The use of antioxidants in the cancer patient concurrent with chemotherapy or radiation has been a controversial topic.
Antioxidants have been found to help mitigate the damage done by chemotherapy and radiation therapies, as well as mitigate the pathology of the cancer itself. Simone (15) performed an extensive literature review and found overwhelming support for the benefits of supplementing with antioxidants concurrent to chemotherapy and radiation. Conklin (17) found benefits to patients receiving chemotherapy who also were taking antioxidant supplements.
Recent research though has found that the administration of alpha tocopherol, one of the isomers of the naturally occurring vitamin E complex, will [counteract] the beneficial effect of the high dose DHA [an omega 3 fatty acid] … and in clinical trials in human breast cancer patients, actually decreased the survival rate in that cohort.
Therefore, Dr.
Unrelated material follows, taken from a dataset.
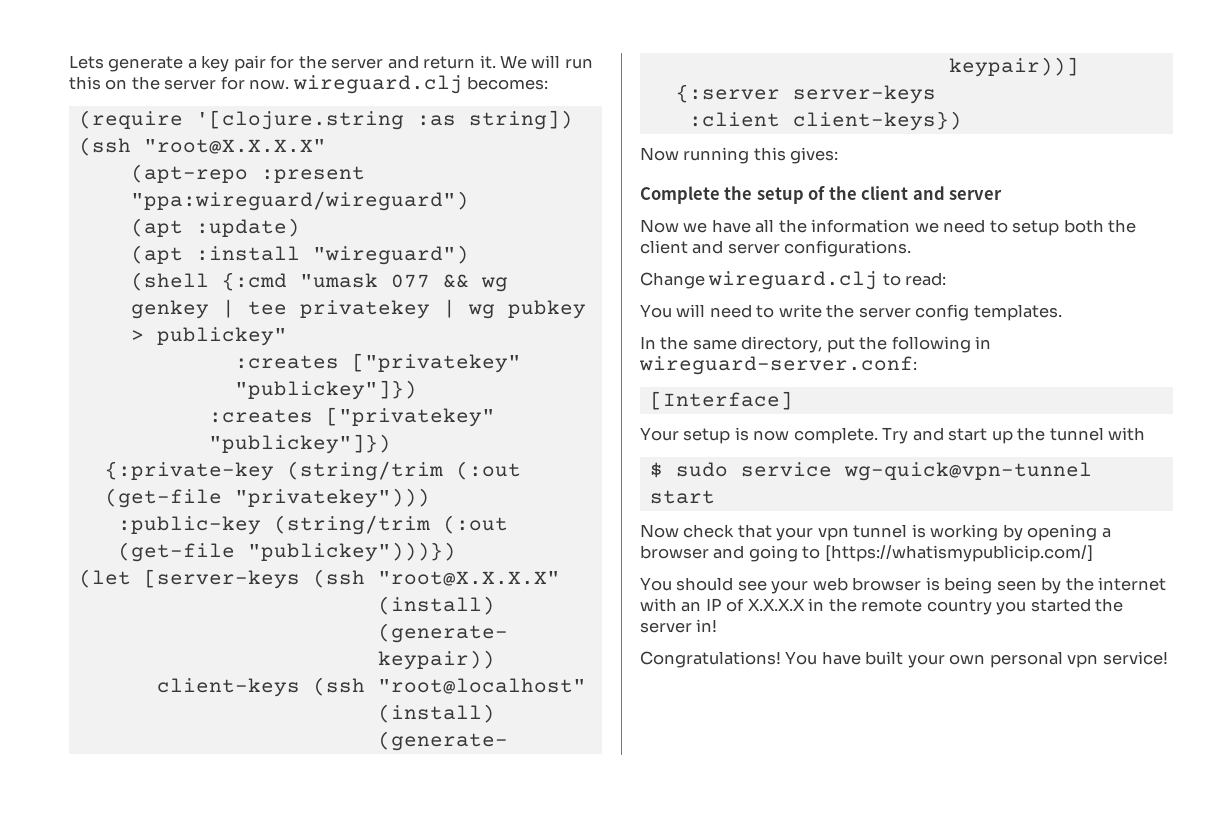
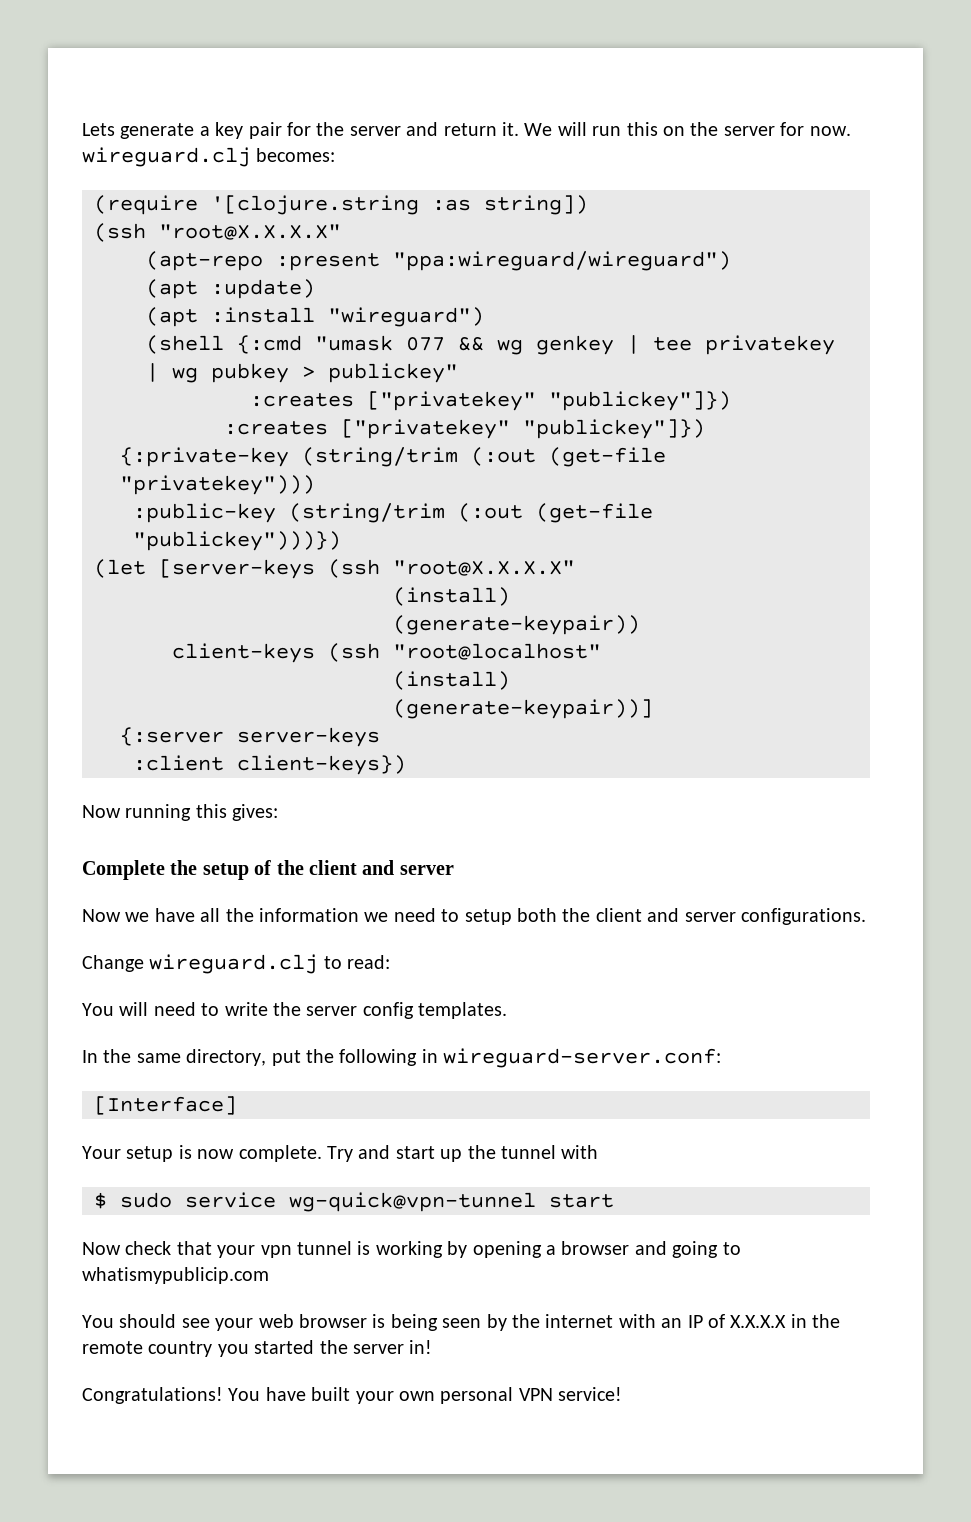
[824,545,1093,562] [https://whatismypublicip.com/] -> [82,1267,269,1284] whatismypublicip.com
[1067,654,1099,668] vpn -> [518,1388,553,1401] VPN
Silver recommends against using alpha tocopherol, but not completely eliminating the use of antioxidants. Plant based antioxidants like green tea and milk thistle extract/silymarin that have additional anti-cancer activities are good options.
Green tea contains a number of active compounds, the two most important being polyphenols and the amino acid theanine … Green tea polyphenols produce their effect through their direct antioxidant activity, as well as stimulating the body’s endogenous antioxidant, glutathione. EGCG is the most potent of all the green tea polyphenols, and it exerts an anti-inflammatory effect … The many benefits of ingesting green tea come not just from its EGCG content, but also from the amino acid theanine, which has an effect on mood, cognition, and the immune system.
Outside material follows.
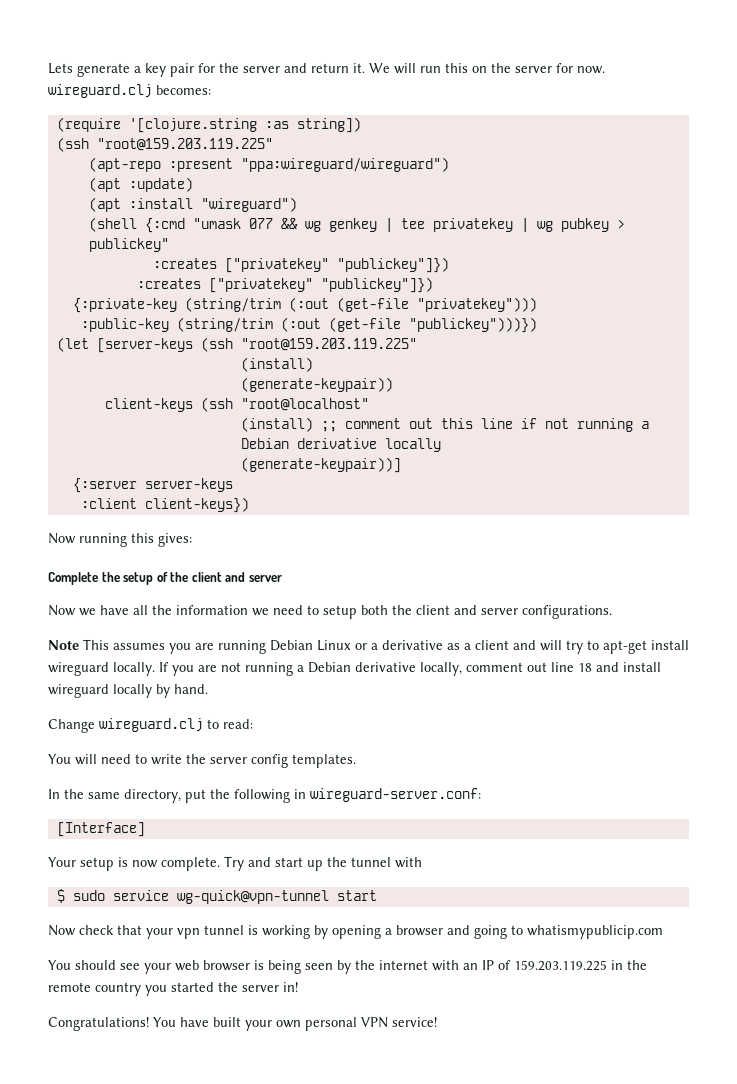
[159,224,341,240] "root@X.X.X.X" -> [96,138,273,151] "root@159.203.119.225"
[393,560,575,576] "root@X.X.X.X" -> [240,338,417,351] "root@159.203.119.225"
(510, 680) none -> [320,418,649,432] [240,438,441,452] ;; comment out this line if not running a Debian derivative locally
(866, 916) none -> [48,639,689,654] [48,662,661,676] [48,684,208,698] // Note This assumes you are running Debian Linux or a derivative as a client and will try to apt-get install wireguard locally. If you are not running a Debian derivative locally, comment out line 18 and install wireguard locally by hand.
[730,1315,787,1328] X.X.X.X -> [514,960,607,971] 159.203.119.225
Dr. Silver goes on to list many other potential benefits of the active compounds in green tea, including their antibacterial effects, the ability to inhibit the growth of the new blood vessels that support tumor growth, promoting cancer cell death, and their ability to increase the effectiveness of several chemotherapeutic drugs.
Milk thistle and silymarin have traditionally been used for their positive effects on the liver, but these substances are also powerful antioxidants that protect other tissues from damage and enhance the effect of some chemotherapeutic medicines.
Dr. Silver also talked about other potentially useful complementary therapies, including PolyMVA, intravenous orthomolecular doses of ascorbic acid, Neoplasene, artemesinin, and beta glucans.
If you are interested in any of these complementary anticancer treatments, I strongly recommend that you seek the advice of a holistic veterinarian to determine what might work best based on your pet’s unique situation, and that you keep your "regular" veterinarian informed regarding your pet’s care, no matter the source.
I haven’t yet talked about the benefits of special diets for cancer patients. I call this important topic "feed the patient — starve the cancer" and will touch upon it in this week’s Nutrition Nuggets for dogs. Cat people should check it out also, since I will include a lot of information relevant to our feline friends.
Dr. Jennifer Coates
Sources and References
Integrative Oncology: Parts One and Two. Robert J. Silver DVM, MS, CVA. Wild West Veterinary Conference. Reno, NV. October 17-20, 2012.
15. Simone CB 2nd, Simone NL, Simone V, Simone CB. Antioxidants and other nutrients do not interfere with chemotherapy or radiation therapy and can increase kill and increase survival, Part 1. Altern Ther Health Med 2007 Jan-Feb;13(1):22-8.
17. Conklin KA. Dietary antioxidants during cancer chemotherapy: Impact on chemotherapeutic effectiveness and development of side effects. Nutr Cancer 2000;37(1):1-18.